Museum of Cultural History, Oslo, Norway
23 May 2019 - 24 May 2019
The Sea is History: Discourses on the Poetics of Relation is a two-day international conference at the Museum of Cultural History, organized in collaboration with Goethe-Institut, Oslo. It explores themes related to postcolonial discourse and builds on the exhibition The Sea is History, at the Museum of Cultural History.
Participants have been invited to reflect on the sea and its influence on migration as a fluid, open-ended, and unresolved cultural discourse, particularly in terms of the struggle to address social inequality. Sea currents, like humans, move back and forth connecting countries and continents, through time and history. Likewise, migration and displacement are not limited to a single geographic region or historical era. These recurring themes in the exhibition relate to a timeframe that begins begins with the trade of enslaved people from Africa and continues until today. As a symbol for movement and flows, the sea is where the world’s intertwined stories and overlapping histories unfold.
Invited speakers include Christopher Cozier, Annie Paul, Hannah Wozene Kvam, Selene Wendt, Ishion Hutchinson, Louisa Olufsen Layne, Grace Aneiza Ali, Thomas Talawa Prestø, Michelle Tisdel, Michael Barrett, Nanette Snoep, Lill Ann Körber, Michelle Eistrup.
Humanity’s paradoxical relation to the sea is the second theme that the seminar seeks to explore. The sea predates humanity and moderates the earth’s climate and natural resources. Although human time represents only a brief moment in geological time, the sea has influenced every aspect of human culture. The sea’s role in human travel, trade, access to natural resources and human survival is indisputable. Nevertheless, the sea, during its brief contact with humanity, has become a tragedy of the commons.
Contributions explore themes that the artists address through works presented in the exhibition//
Migration through the lens of religious persecution.
The generations that were uprooted and separated by the slave trade.
Race, colonialism, and displacement.
The social, political, and emotional terrain of postcolonial identity.
Systems of discrimination, segregation, and rejection.
Imperialist practices of oppression and violence.
Norway’s role in the Transatlantic slave trade.
For registration information please contact and the full program.

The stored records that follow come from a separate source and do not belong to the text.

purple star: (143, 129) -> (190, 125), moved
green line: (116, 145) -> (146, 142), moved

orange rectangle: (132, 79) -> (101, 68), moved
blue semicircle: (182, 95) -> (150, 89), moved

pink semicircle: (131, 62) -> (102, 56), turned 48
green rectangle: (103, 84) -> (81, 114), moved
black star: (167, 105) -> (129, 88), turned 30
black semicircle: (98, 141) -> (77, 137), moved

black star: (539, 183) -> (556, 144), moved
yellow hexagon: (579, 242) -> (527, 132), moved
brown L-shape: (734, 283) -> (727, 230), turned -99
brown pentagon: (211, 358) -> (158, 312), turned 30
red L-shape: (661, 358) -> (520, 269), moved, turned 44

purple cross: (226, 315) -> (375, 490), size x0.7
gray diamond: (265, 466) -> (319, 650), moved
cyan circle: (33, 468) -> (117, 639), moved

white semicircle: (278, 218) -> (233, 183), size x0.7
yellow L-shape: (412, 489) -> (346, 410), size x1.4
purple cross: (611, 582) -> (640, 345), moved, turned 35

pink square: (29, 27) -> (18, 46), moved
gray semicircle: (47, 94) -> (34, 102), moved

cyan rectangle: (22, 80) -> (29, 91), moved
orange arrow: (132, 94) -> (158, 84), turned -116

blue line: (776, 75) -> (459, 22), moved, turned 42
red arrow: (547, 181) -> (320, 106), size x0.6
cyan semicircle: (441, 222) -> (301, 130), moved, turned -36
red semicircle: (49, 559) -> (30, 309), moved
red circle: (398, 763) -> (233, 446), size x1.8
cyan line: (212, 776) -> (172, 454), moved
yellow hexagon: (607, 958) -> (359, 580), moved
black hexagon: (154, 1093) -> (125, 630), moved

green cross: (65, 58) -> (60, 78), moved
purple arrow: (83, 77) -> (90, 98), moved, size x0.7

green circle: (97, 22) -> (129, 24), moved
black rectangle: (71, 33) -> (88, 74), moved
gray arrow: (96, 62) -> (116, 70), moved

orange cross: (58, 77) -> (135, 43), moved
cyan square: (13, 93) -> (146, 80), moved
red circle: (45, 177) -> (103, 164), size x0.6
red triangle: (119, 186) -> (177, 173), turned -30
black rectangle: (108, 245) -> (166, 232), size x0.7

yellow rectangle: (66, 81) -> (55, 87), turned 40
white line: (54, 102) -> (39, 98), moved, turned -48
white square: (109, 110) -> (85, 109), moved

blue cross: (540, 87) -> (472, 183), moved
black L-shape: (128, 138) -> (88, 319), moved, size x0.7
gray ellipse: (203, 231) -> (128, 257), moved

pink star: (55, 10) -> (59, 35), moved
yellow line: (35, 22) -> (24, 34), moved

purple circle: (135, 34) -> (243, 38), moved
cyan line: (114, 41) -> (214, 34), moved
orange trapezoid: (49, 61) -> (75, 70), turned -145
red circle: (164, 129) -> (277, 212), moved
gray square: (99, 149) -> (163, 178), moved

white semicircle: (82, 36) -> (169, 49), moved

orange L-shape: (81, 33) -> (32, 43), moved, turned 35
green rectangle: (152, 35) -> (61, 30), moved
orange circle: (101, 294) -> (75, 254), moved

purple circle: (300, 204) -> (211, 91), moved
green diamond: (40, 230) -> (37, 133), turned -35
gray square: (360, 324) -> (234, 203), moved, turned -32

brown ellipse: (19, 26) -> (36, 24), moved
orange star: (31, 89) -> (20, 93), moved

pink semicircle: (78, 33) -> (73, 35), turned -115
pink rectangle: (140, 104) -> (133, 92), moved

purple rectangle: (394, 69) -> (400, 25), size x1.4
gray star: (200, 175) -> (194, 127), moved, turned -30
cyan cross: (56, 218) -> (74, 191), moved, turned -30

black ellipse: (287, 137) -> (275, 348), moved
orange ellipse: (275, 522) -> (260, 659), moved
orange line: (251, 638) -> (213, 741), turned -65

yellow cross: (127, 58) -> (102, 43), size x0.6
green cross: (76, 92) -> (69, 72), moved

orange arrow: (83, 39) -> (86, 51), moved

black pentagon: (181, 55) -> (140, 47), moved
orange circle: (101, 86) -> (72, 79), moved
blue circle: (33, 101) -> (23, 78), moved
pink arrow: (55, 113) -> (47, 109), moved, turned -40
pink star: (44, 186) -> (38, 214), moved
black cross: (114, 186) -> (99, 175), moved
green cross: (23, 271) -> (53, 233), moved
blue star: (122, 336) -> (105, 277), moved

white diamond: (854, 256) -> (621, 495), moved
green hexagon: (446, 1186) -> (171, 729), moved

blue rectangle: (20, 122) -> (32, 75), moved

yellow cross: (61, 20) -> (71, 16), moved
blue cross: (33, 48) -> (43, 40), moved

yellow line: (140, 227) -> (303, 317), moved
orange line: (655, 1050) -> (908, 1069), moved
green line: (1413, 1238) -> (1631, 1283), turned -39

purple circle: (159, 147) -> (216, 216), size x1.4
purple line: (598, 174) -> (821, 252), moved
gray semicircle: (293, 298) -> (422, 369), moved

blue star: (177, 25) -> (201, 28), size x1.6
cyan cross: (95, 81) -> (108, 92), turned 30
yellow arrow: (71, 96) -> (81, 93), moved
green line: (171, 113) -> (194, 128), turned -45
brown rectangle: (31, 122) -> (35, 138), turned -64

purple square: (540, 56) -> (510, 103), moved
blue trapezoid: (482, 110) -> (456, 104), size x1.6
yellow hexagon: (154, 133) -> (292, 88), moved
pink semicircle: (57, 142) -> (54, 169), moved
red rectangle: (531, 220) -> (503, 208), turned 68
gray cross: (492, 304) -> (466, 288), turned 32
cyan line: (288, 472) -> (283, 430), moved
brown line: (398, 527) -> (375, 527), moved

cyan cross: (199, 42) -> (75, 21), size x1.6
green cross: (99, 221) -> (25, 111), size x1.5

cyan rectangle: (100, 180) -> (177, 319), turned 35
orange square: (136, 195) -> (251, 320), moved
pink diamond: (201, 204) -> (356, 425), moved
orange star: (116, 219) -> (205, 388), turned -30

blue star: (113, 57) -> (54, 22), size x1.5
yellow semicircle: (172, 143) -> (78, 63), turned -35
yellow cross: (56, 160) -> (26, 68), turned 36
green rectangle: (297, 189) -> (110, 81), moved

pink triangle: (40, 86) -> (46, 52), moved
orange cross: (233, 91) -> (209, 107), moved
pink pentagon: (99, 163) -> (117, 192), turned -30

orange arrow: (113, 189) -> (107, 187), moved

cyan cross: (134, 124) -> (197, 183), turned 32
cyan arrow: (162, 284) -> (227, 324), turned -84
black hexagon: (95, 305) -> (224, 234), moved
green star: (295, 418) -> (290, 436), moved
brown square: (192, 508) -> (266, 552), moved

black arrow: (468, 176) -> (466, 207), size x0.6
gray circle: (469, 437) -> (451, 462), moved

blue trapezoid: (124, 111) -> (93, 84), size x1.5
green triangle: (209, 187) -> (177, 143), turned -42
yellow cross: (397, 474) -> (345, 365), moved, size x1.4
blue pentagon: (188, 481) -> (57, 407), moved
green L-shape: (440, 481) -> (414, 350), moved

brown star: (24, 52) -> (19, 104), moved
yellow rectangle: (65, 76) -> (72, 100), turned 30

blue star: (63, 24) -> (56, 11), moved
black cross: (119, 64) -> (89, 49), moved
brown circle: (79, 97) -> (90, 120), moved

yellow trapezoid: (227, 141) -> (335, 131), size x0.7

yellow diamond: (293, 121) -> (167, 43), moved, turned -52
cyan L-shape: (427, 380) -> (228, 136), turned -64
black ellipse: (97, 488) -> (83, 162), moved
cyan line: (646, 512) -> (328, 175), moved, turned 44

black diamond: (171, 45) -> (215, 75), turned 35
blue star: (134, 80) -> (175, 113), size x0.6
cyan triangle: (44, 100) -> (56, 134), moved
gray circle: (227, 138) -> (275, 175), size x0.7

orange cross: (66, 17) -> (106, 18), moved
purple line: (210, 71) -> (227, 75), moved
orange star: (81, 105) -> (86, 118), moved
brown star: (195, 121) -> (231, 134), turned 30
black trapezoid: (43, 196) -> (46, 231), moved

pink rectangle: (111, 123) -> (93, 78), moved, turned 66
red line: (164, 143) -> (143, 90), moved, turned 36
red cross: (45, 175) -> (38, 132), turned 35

The Sea is History exhibition, curated by Selene Wendt, is on display at the Museum of Cultural History, UiO from March until August 2019. The title is inspired by the epic poem by the St. Lucian Nobel laureate poet Derek Walcott. The reference serves to emphasize the poetic undercurrent of the exhibition, while also highlighting the relevance of great Caribbean thinkers, such as Derek Walcott, Stuart Hall, and Édouard Glissant within a wider geographical and theoretical context. Metaphorically speaking, the works can be understood as part of an expansive sea, the ebb and flow of which is never-ending, and cyclical.